Each line below should be repeated exactly as written, with no pictures carried over.
------
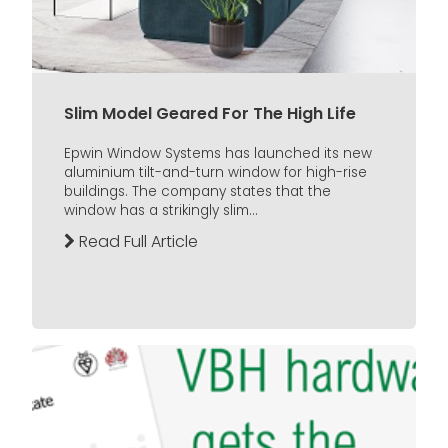
Slim Model Geared For The High Life
Epwin Window Systems has launched its new
aluminium tilt-and-turn window for high-rise
buildings. The company states that the
window has a strikingly slim...
Read Full Article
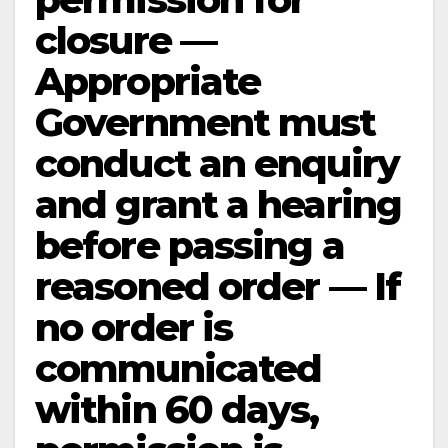
closure —
Appropriate
Government must
conduct an enquiry
and grant a hearing
before passing a
reasoned order — If
no order is
communicated
within 60 days,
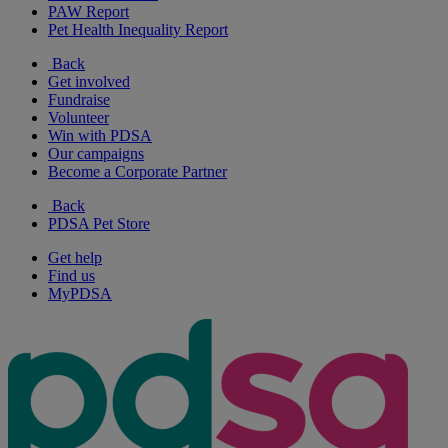
PAW Report
Pet Health Inequality Report
Back
Get involved
Fundraise
Volunteer
Win with PDSA
Our campaigns
Become a Corporate Partner
Back
PDSA Pet Store
Get help
Find us
MyPDSA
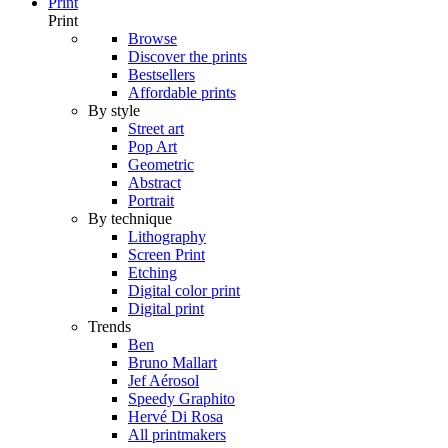
Print
Print
Browse
Discover the prints
Bestsellers
Affordable prints
By style
Street art
Pop Art
Geometric
Abstract
Portrait
By technique
Lithography
Screen Print
Etching
Digital color print
Digital print
Trends
Ben
Bruno Mallart
Jef Aérosol
Speedy Graphito
Hervé Di Rosa
All printmakers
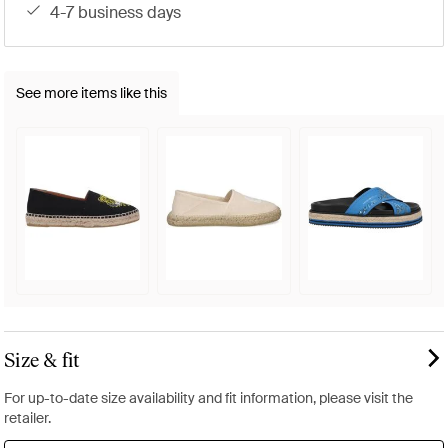
4-7 business days
See more items like this
Size & fit
For up-to-date size availability and fit information, please visit the
retailer.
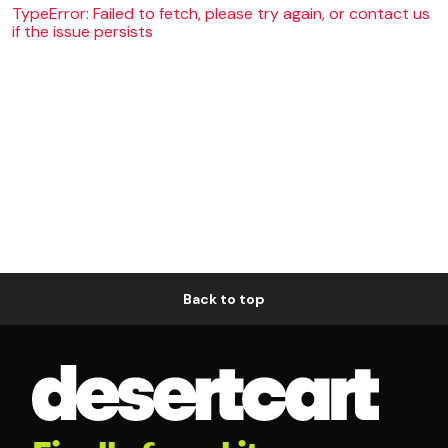
TypeError: Failed to fetch, please try again, or contact us
if the issue persists
Back to top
------
--- OUTPUT BELOW ---
Slim Model Geared For The High Life
Epwin Window Systems has launched its new
aluminium tilt-and-turn window for high-rise
buildings. The company states that the
window has a strikingly slim...
Read Full Article
closure —
Appropriate
Government must
conduct an enquiry
and grant a hearing
before passing a
reasoned order — If
no order is
communicated
within 60 days,
PAW Report
Pet Health Inequality Report
Back
Get involved
Fundraise
Volunteer
Win with PDSA
Our campaigns
Become a Corporate Partner
Back
PDSA Pet Store
Get help
Find us
MyPDSA
Print
Print
Browse
Discover the prints
Bestsellers
Affordable prints
By style
Street art
Pop Art
Geometric
Abstract
Portrait
By technique
Lithography
Screen Print
Etching
Digital color print
Digital print
Trends
Ben
Bruno Mallart
Jef Aérosol
Speedy Graphito
Hervé Di Rosa
All printmakers
4-7 business days
See more items like this
Size & fit
For up-to-date size availability and fit information, please visit the
retailer.
TypeError: Failed to fetch, please try again, or contact us
if the issue persists
Back to top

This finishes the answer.